Do build systems that produce the outputs you want. I care about shipping. Isidore plus me, running PAI, produces work I couldn’t produce alone in the same timeframe. That’s the only test that matters. The scaffolding is where the leverage lives — Miessler keeps repeating “scaffolding beats models, context beats models” and it keeps being right.
The Short Version
The epistemology fight is over and most people haven’t noticed. Intelligence isn’t a mechanism question; it’s an output question, and always was. The evidence is in and it’s not close. Chrome zero-days, kernel zero-days, 90% automated security triage, medical diagnosis that beats the doctor using it, decades-old biology problems solved in minutes, genre-inverting music that makes you move. If a human did any of that, you’d say intelligence was involved. A machine did all of it. Say the same thing.

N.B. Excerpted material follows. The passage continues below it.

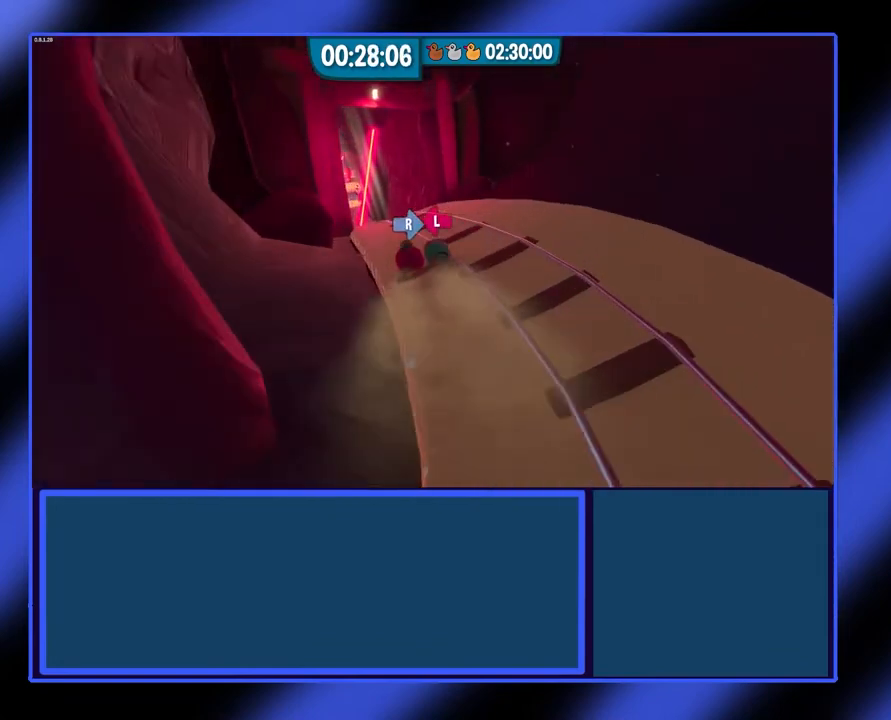
{"buttons": [], "left_stick": "up", "events": []}
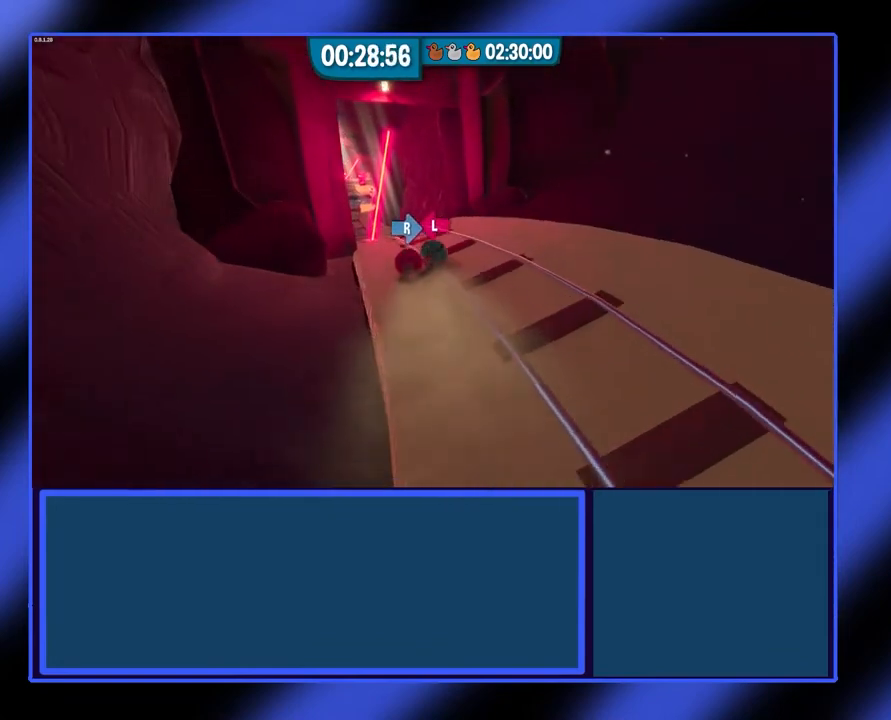
{"buttons": [], "left_stick": "up", "events": []}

The people who can’t say it are telling you something about themselves, not about the machines.
I’m not going to keep the gate. I’m going to keep building.
Sources: Miessler’s “Judge AI Based on Output, Not Mechanism” member edition (2025-11-22), UL 482 on AI-found kernel 0-days and scaffolding-beats-models (2025-05-30), UL 483 on Meta’s 90% automated risk assessments and the two-tribes framing (2025-06-04), UL 484 on the bacteriophage discovery and the Stanford diagnostic study (2025-06-12), and the AI Quality Inversion member edition (2026-03-06).